Voglia di malloppo

PresOkCi risiamo. L’Enpam è di nuovo tornato al centro delle attenzioni dei media. Recentemente una nota  trasmissione televisiva ha definito il nostro patrimonio usando il termine “malloppo”, parola che secondo il  dizionario significa “bottino, refurtiva”. Come se i 15 miliardi che costituiscono la riserva legale della  Fondazione fossero il provento di una rapina e non il frutto del lavoro dei medici e degli odontoiatri, che per anni hanno versato parte del loro reddito per garantirsi una pensione adeguata.

Secondo quella stessa trasmissione, coloro che gestiscono gli enti di previdenza dei professionisti “sembra  che di fatto facciano un po’ quello che vogliono”. Si dice poi che “è impossibile capire dove sono finiti tutti i miliardi investiti in prodotti finanziari indecifrabili”. I pensionati, inoltre, vengono descritti come “bambini  che non hanno protezione”.

A guardare la Tv verrebbe quasi da dire: chiamiamo il telefono azzurro e togliamo la patria potestà a questi cattivi genitori. Intanto i bambini li mettiamo in orfanotrofio. E il malloppo magari se lo prende lo Stato, che ha anche tante altre bocche da sfamare.

Ovviamente non una parola è stata spesa sulle cose buone fatte, anche perché si sarebbe corso il rischio di contraddire il teorema su cui era stata costruita la puntata. Di fronte a quest’amnesia generale, io parlo per me: ho cominciato a impegnarmi per l’Ente di previdenza della categoria dallo scorso millennio, nell’estate  del 2010 ne sono diventato vicepresidente e dal 2012 lo amministro, in qualità di presidente.
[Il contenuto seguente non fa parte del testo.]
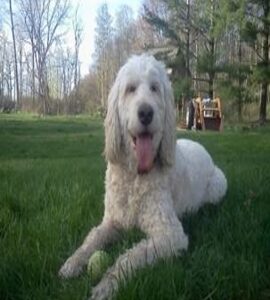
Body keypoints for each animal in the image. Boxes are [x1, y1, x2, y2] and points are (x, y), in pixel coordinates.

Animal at [59, 55, 228, 298]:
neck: (135, 176)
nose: (146, 113)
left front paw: (107, 284)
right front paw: (73, 262)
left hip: (218, 185)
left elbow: (131, 256)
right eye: (130, 89)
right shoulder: (112, 221)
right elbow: (92, 238)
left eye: (155, 88)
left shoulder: (170, 234)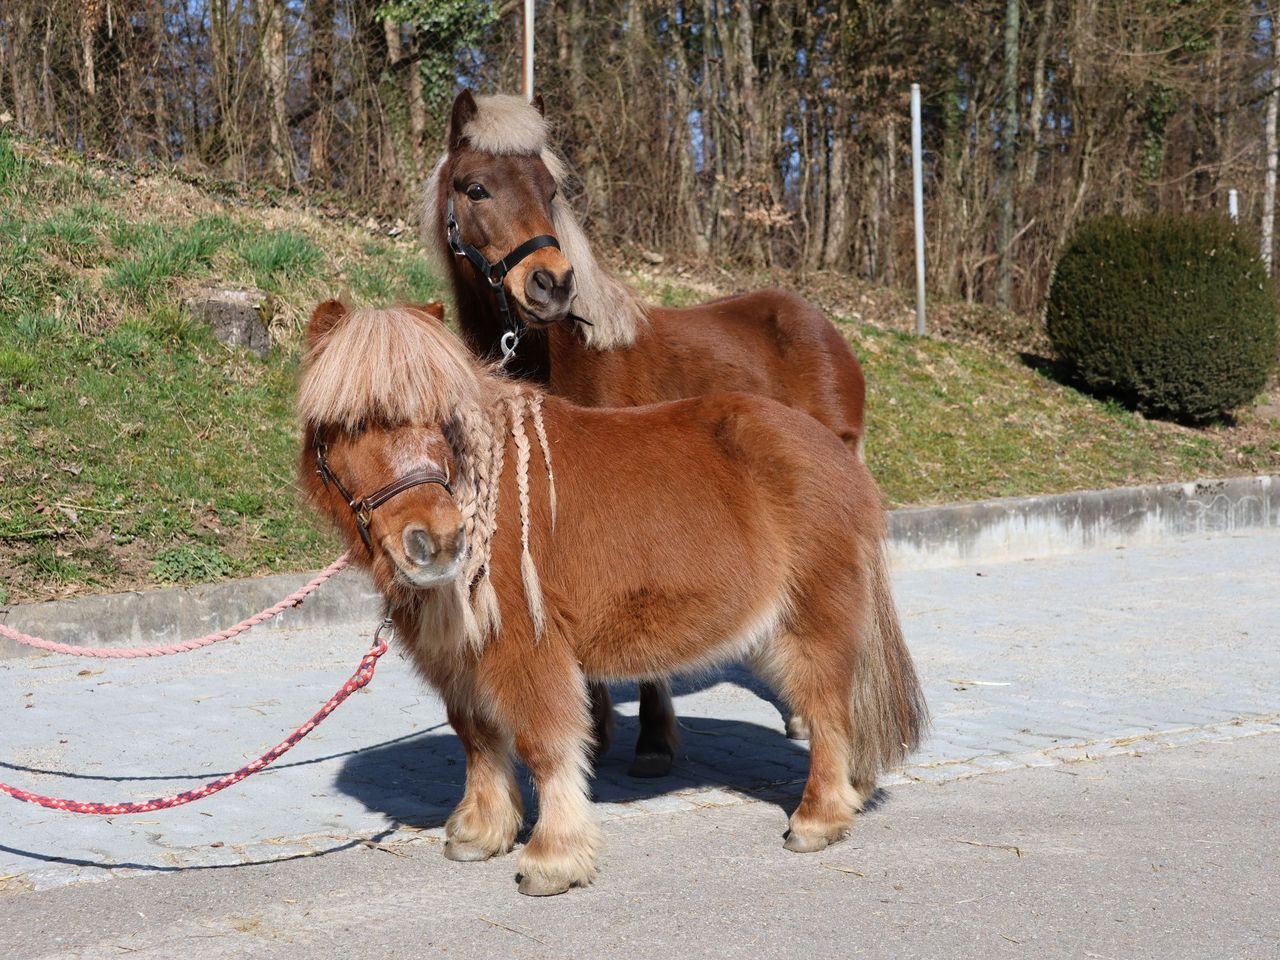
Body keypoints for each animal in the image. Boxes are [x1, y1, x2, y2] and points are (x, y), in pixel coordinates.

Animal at [298, 300, 925, 897]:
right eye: (350, 423)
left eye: (441, 420)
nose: (437, 543)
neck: (486, 494)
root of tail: (837, 457)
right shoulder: (463, 658)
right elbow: (477, 738)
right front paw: (480, 833)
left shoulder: (530, 650)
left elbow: (545, 746)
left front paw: (553, 860)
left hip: (810, 622)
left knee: (827, 711)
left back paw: (817, 819)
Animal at [424, 90, 871, 777]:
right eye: (476, 187)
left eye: (550, 190)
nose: (552, 284)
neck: (569, 359)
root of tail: (822, 326)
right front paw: (599, 729)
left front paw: (654, 740)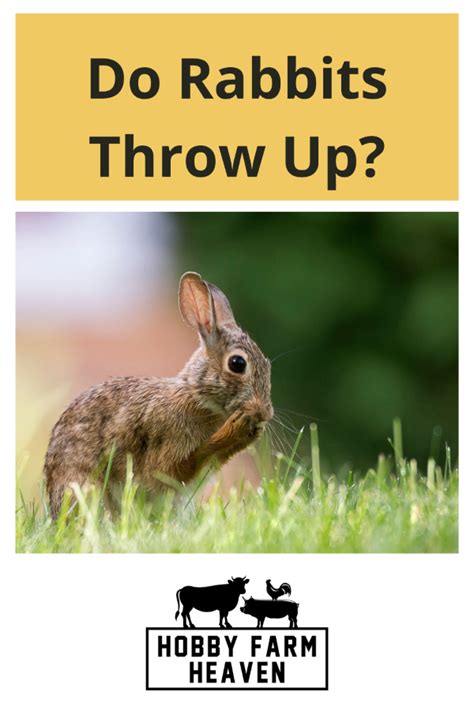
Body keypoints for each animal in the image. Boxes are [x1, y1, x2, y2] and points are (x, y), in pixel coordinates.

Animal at [44, 272, 273, 518]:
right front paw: (237, 428)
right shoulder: (166, 443)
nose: (265, 412)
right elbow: (182, 464)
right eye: (237, 363)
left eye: (268, 365)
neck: (197, 397)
Due le cose fatte, insieme al Consiglio di amministrazione, a riguardo del patrimonio. Da una parte abbiamo gestito l’esistente, recuperando valore laddove era calato ed evitando che i rischi si tramutassero in perdite. Dall’altra abbiamo innovato il modello di gestione degli investimenti, prevedendo procedure, controlli  incrociati e nuove cautele (la regola dello “Zero virgola”, quando si tratta di pagare percentuali a banche e intermediari).

L’Enpam cioè ha fatto la sua rivoluzione di paradigma, passando da un sistema fatto di scelte discrezionali a uno caratterizzato da percorsi prevedibili e decisioni tracciabili. Questa rivoluzione, fatta nel 2011, ha previsto anche l’adozione di modalità di investimento che, non a caso, i più grandi fondi al mondo hanno adottato in seguito.

Il nostro sistema, cioè, è in grado di mantenersi in autonomia, a differenza della previdenza di Stato, che necessita di continue iniezioni di denaro pubblico per ripianare il deficit.

Oggi i medici e gli odontoiatri si ritrovano con un Ente in grado di assicurare una sostenibilità a oltre mezzo secolo e con un patrimonio in crescita, a garanzia del pagamento delle pensioni attuali e future. Il nostro sistema, cioè, è in grado di mantenersi in autonomia, a differenza della previdenza di Stato, che necessita di continue iniezioni di denaro pubblico per ripianare il deficit.

A vent’anni dal decreto che ha sancito la sua privatizzazione, l’Enpam risulta vincente dal confronto con il pubblico. Le riserve economiche sono congrue e servono a tutelare i giovani, che peraltro – per effetto di obblighi di legge – dovranno fare sacrifici più grandi rispetto alle generazioni precedenti.

Eppure c’è chi, in maniera seriale, continua a gettare fango sull’immagine della Fondazione e a insinuare dei dubbi sulla sua capacità di gestione. Non c’è da stupirsi che poi qualcuno finisca per rappresentare il patrimonio della Fondazione come un “malloppo”.

A chi giova tutto ciò? Speriamo non sia un pretesto per sottrarre i nostri risparmi, imponendo altre riforme lacrime e sangue che costringeranno i giovani a fare altri buchi nella cinta.